Alberto Martins Cesário, professor e escritor

No dia em que me tornei professor, fui presenteado com uma imagem que nunca mais me deixaria: o professor é como uma esponja. No começo, achei uma ideia estranha, talvez até um pouco simplista. No entanto, ao longo dos anos, comecei a entender. Ser professor não significa apenas despejar conhecimento sobre cabeças sedentas de sabedoria. Significa, na verdade, absorver uma infinidade de coisas, aprender com os outros, adaptar-se constantemente e, acima de tudo, sentir o peso e a leveza do aprendizado de maneira quase física.

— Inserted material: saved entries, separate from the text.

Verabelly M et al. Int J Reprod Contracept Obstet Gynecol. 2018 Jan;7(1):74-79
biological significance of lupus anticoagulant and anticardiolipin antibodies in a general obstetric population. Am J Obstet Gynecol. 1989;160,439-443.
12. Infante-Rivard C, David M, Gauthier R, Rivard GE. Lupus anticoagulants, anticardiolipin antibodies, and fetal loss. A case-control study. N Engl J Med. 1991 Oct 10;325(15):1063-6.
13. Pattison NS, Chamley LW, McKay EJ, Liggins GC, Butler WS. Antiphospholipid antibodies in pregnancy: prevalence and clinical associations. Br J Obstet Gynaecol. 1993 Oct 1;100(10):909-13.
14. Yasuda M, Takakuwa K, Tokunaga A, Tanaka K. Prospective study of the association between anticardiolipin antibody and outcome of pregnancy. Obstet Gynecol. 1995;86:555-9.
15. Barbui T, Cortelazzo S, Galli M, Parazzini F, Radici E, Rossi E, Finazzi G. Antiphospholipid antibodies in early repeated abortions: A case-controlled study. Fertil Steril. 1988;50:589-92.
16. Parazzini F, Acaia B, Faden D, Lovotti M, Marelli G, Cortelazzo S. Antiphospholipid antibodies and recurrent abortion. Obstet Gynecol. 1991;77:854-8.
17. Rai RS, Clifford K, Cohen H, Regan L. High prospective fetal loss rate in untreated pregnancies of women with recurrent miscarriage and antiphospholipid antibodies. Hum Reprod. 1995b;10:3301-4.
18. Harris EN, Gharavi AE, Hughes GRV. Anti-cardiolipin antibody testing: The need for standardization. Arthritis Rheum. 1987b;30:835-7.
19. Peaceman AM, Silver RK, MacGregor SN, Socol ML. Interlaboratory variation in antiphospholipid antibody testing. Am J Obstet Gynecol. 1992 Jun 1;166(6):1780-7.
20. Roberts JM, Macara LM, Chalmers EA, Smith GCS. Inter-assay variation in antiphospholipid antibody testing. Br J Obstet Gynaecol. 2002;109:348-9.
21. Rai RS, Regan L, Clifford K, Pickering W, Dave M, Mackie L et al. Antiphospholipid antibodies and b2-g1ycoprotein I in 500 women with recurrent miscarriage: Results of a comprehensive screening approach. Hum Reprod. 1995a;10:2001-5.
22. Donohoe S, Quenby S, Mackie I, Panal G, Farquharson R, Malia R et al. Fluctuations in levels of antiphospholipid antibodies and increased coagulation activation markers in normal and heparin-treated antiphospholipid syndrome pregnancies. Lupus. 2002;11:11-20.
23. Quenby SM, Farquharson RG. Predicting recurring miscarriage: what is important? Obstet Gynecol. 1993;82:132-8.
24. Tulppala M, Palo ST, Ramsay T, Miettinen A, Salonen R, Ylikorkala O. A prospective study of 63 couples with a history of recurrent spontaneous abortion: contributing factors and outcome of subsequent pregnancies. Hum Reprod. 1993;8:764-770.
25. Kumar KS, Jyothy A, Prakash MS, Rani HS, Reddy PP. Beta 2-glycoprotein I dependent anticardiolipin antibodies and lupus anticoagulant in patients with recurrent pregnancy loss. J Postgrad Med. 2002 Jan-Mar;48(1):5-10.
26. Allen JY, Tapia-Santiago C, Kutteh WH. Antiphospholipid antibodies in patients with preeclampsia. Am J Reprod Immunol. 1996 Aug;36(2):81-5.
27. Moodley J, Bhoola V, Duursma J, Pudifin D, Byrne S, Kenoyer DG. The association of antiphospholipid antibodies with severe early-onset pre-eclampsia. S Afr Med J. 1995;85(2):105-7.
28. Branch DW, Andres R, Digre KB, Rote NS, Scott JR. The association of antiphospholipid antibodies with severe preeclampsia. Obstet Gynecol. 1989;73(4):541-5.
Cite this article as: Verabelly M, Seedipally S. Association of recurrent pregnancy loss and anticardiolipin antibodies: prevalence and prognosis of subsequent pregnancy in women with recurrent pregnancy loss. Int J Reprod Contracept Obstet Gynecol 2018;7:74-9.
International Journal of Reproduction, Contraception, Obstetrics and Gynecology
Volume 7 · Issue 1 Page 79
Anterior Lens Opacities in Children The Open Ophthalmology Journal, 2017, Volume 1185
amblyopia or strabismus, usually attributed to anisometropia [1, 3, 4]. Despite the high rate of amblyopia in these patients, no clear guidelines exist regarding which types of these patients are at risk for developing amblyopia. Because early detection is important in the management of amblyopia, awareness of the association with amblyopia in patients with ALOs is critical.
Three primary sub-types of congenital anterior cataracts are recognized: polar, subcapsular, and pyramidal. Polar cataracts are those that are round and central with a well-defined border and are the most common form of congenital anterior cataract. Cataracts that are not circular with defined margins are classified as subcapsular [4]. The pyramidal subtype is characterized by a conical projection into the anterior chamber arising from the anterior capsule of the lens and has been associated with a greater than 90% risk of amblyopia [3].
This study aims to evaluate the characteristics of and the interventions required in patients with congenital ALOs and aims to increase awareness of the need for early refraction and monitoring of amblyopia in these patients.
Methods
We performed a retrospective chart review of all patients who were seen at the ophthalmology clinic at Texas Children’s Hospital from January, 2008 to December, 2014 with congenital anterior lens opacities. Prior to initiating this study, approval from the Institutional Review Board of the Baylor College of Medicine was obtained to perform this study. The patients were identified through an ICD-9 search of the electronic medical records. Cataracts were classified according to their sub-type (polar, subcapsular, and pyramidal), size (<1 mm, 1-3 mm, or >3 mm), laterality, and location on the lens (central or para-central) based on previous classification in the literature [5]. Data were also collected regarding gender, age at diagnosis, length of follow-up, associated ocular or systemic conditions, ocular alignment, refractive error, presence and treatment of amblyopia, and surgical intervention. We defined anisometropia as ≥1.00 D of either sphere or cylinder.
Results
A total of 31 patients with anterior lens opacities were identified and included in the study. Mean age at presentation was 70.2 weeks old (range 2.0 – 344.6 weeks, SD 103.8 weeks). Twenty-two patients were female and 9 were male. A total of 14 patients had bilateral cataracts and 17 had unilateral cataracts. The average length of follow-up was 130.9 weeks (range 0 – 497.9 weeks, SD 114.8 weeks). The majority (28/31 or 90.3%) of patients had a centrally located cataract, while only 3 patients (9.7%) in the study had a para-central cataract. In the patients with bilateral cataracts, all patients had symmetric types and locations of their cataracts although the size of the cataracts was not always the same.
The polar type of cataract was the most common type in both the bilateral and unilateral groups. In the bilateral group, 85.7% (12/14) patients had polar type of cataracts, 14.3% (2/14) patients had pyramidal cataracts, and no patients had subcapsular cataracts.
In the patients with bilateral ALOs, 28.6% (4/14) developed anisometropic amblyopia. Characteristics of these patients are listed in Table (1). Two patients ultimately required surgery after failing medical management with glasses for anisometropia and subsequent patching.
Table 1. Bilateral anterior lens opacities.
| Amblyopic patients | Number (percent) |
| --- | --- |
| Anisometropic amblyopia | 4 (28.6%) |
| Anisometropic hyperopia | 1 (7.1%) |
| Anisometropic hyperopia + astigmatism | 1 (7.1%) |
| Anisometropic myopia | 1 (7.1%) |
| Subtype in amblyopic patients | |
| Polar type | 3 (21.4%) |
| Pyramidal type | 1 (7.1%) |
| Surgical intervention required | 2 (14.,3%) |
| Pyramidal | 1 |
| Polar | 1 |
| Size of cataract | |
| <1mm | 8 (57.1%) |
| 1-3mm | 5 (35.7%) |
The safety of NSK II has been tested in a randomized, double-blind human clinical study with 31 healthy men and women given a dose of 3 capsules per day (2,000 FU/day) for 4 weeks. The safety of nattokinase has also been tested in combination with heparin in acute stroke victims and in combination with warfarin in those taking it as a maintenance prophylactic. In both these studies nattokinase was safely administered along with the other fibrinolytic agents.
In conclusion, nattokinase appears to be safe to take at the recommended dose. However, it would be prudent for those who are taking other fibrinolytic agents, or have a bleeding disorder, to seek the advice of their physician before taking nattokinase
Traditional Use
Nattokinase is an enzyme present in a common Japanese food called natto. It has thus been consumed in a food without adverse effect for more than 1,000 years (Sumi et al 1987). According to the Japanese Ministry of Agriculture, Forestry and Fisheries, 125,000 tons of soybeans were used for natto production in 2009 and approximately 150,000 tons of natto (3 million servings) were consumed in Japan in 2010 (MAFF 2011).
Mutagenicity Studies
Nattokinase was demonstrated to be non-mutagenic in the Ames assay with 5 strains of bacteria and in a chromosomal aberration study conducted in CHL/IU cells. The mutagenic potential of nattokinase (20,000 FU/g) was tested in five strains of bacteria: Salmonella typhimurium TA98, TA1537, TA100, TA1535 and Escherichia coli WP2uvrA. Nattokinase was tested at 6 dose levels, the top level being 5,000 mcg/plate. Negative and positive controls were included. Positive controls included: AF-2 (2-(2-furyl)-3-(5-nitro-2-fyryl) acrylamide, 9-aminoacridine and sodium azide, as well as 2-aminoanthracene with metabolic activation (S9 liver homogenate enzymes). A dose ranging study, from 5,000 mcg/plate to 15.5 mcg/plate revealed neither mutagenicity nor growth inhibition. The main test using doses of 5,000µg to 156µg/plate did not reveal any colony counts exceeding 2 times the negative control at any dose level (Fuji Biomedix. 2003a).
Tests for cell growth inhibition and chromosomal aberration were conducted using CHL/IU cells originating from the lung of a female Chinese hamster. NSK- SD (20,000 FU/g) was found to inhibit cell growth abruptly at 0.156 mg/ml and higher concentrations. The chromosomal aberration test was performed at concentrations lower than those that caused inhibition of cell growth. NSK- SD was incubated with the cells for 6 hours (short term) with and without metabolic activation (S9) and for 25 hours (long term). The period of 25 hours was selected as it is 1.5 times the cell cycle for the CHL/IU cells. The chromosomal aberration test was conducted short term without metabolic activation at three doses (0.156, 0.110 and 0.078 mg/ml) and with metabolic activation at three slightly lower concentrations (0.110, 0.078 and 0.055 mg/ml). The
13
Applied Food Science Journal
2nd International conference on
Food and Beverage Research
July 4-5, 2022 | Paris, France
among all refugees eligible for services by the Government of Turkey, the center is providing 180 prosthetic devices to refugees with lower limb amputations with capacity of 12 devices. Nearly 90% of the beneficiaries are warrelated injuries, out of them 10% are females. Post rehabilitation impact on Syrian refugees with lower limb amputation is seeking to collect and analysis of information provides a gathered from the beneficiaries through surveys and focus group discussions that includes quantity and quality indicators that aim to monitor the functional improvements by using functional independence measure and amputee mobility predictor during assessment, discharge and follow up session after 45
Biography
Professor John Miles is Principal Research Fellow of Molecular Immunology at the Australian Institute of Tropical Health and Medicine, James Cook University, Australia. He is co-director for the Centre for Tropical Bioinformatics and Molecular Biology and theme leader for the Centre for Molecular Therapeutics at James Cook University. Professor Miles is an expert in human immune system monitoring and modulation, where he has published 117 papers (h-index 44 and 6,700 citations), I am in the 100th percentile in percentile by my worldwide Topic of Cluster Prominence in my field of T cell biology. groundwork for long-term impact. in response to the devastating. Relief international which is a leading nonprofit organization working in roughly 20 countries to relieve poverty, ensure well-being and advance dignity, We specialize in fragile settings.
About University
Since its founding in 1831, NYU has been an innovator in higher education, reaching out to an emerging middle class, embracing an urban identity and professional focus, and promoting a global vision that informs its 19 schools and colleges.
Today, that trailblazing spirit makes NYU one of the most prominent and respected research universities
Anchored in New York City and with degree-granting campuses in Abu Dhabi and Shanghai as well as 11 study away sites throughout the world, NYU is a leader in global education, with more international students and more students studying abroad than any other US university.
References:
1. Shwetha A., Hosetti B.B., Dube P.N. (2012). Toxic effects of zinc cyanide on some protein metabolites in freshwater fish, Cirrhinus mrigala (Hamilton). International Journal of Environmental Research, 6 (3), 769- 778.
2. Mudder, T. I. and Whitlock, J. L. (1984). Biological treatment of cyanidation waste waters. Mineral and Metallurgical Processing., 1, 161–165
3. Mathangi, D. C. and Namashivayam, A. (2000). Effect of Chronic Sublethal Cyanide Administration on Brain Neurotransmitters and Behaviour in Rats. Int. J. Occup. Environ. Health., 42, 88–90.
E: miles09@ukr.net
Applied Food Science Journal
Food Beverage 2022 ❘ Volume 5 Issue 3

A primeira vez que fui colocado em uma sala de aula para ensinar, mal sabia o que me esperava. Eu era jovem, idealista e, de certo modo, prepotente. Imaginava que ser professor era como ser um superstar do conhecimento. Eu teria fama, dinheiro e status (pura ilusão!!!), e os alunos seriam como páginas em branco, esperando para serem preenchidas com todo o saber que eu possuía. Mas logo percebi que o mundo da educação era muito mais intrincado, muito mais dinâmico do que eu poderia imaginar. A sala de aula não era uma lousa em branco esperando para ser rabiscada. Ela era uma colcha de retalhos, uma tapeçaria de experiências, sonhos e limitações.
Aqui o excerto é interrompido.